Some common Hadoop Interview questions – Part 1
Here we are going to see some of the most common Hadoop interview questions and their answers. The first is what is the responsibility of the name node in HDFS? Basically, the responsibility of the name node is creating metadata for the blocks that we are storing in different data nodes. So, when a client sends some data, the data node is the one that know which nodes have free space to store that data. So, the main intention of the name node is to create metadata for blocks in different nodes. For every short period of time, every node is sending some block report to this name node, from which the name node is creating relevant metadata for each block. And in case the name node doesn’t get these regular updates, it understands that that particular node which isn’t giving the updates is dead. Thus, we can say that the name node is a single point of failover because if name node is down the entire cluster is inaccessible. In short, NameNode is a master daemon for creating metadata for blocks stored on data nodes. Every data node regularly sends block reports to name a node. If this doesn’t happen, the data node will be considered dead. And finally, if name node goes down HDFS becomes inaccessible.
How does the name node handle data node failures? Data node failure can be quite common since we generally use commodity hardware; so, even if a data node is down cared should be taken that there is no loss of data. And to make it happen HDFS has a good amount of fault tolerance. This is taken care of by the name node; once name node recognizes failure of a data node it removes the failed node and assigns its responsibility to another node; in other words, the failed data node is replicated by a new data node in its metadata. Hence, the name node is just copying the data from the failed node to the new node and this is done through some pipelining and not through the name node. Hence, the problem of failure of data nodes is taken care of by replacement of the failed name nodes and replication of data directly from the failed node to the new node.
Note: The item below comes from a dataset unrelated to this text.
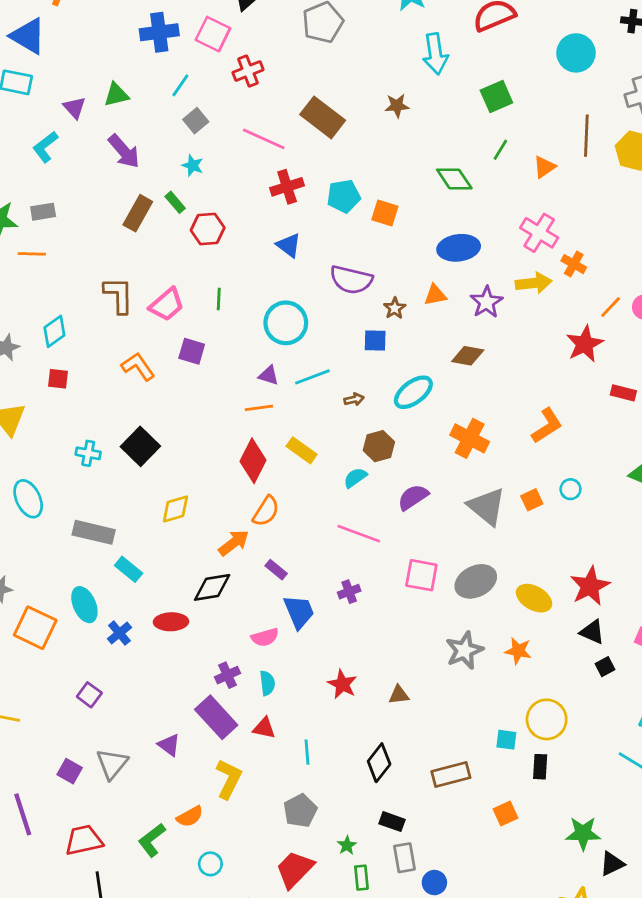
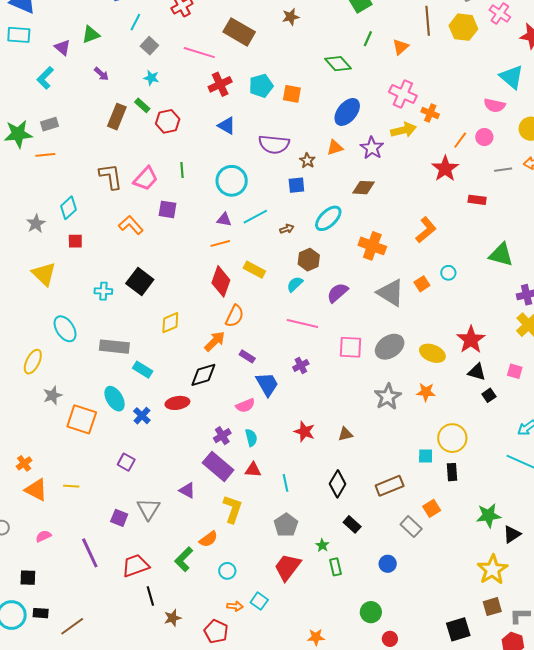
purple arrow: (124, 151) -> (101, 74), size x0.6
blue ellipse: (459, 248) -> (347, 112), turned -36
black rectangle: (392, 822) -> (352, 524), turned 30
gray rectangle: (404, 858) -> (411, 527), moved, turned -30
What is fault tolerance in HDFS? Since HDFS uses commodity hardware the chance of failure of data nodes and task trackers is quite high. And in case of failure of data nodes it can lead to loss of data; to avoid this HDFS comes with fault tolerance. By fault tolerance we mean they will not be any losses even on failure of some of the devices that make up the HDFS system. So how is this possible? This is possible because HDFS has been designed such that three replications are done by default; hence the same information is stored on three nodes so that even if one fails the information on the node isn’t lost and the job can be run on either of the other nodes that have the data. Thus, fault tolerance is a feature in HDFS where data is stored on three nodes by default, so that even if one of the nodes fails the data isn’t lost and the required job can be run on either of the other two nodes.